Güncelleme Tarihi:
Üniversite öğrencisi Azra Gülendam Haytaoğlu’nu öldüren Mustafa Murat Ayhan, Antalya 11. Ağır Ceza Mahkemesi'nde görülen karar duruşmasında “Kasten öldürme”, “hırsızlık”, “kişiyi hürriyetinden yoksun kılma”, “cinsel saldırı” suçlarından 5’inci kez hakim karşısına çıktı.
Duruşmada öldürülen Azra’nın annesi Mezide Haytaoğlu, babası Mustafa Haytaoğlu ve taraf avukatları da hazır bulundu. Görülen dava neticesinde Mustafa Murat Ayhan, ağırlaştırılmış ömür boyu hapis ve cinsel saldırı suçundan 16 yıl hapis cezasına çarptırıldı.
Kararın ardından Azra’nın ailesi memleketi Osmaniye’nin Kadirli ilçesine bağlı Durmuşsofular Köyü'nde bulunan Azra’nın mezarını ziyaret etti. Duygu dolu anların yaşandığı mezarlık ziyaretinde anne Mezide Haytaoğlu duruşma salonunda kızının katili ile yüzleştiğini, katile kızının son sözlerini sorduğunu ancak o anlarda nasıl yıkıldığını anlattı.
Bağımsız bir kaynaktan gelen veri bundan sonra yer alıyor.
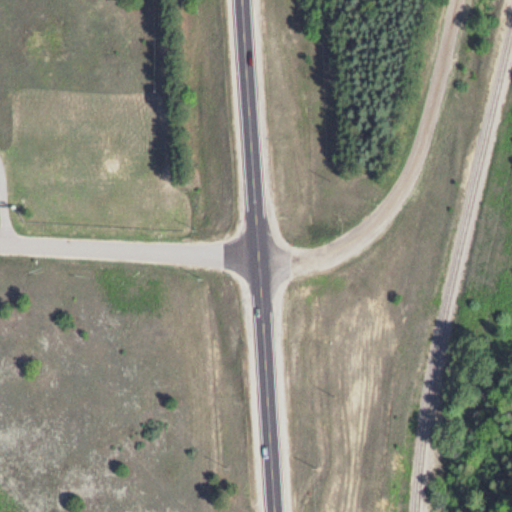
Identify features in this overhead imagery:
road: (409, 178)
road: (3, 235)
road: (129, 250)
road: (259, 255)
railway: (452, 269)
“Kızımın son sözlerini sordum katil ise güldü” diyen Mezide Haytaoğlu, “Mahkeme süreci içeride olduğum anlar çok kötü geçti benim açımdan. Duruşmada bizim bilmediğimiz belirli noktalara değindiler. Hakimden müsaade istedim caniye dedim ki 'Yaptın, yaptın da dedim benim çocuğumu en son gören sendin' dedim. 'En son sözü ne oldu?' dedim hiç cevap vermedi. 'Neden cevap vermiyorsun' dedim. 'Yaptığının yanında bu cevap ne ki?' dedim. Sonra beni diğer tarafa götürdüler. Gülmüş bana gülmüş. Son gülen iyi güler. Yani gülmeyeceğim ama gülecek durumun mu kaldı senin. Benim yavrumu yok ettin, kendin de yok oldun yavrum da yok oldu. Her şeyin yok oldu, ne oldu hanların sarayların sana mı kaldı. Fenalaştım. Dün akşamdan bu yana burnum kanıyor. Gözümün önünden çocuğumun hayali hiç gitmiyor. Sürekli ciğerimde bıçak saplı, içim kan ağlıyor. 50 yıl almış, 100 yıl almış, 500 yıl almış ben sevinemem ki çocuğum geri yanıma geldi mi yok gelmedi” dedi.
Gözyaşları içerisinde kızının mezarı üzerindeki çiçekleri koklayan baba Mustafa Haytaoğlu ise kızının kafatası ve bazı parçalarının hala eksik olduğunu belirterek, “Katil ağırlaştırılmış müebbet ve 16 yıl hapis cezası aldı. Bu tüm kamuoyunun ve bizlerin yüreğini bir nebzede olsa ferahlattı. Taş üstünde taş kalmasa baş üstünde baş kalmasa benim kızım geri gelmeyecek. Herkes pikniğe gidip bayram yaparken biz kızımızın mezarına geliyoruz. Ağlıyorum ve ağladığım için utanmıyorum. Çünkü ben bir babayım. Dün mahkemede sorduk çocuğumuz geri gelmeyecek. Çocuğumun mezarına geldiğimde her yerim titriyor” diye konuştu.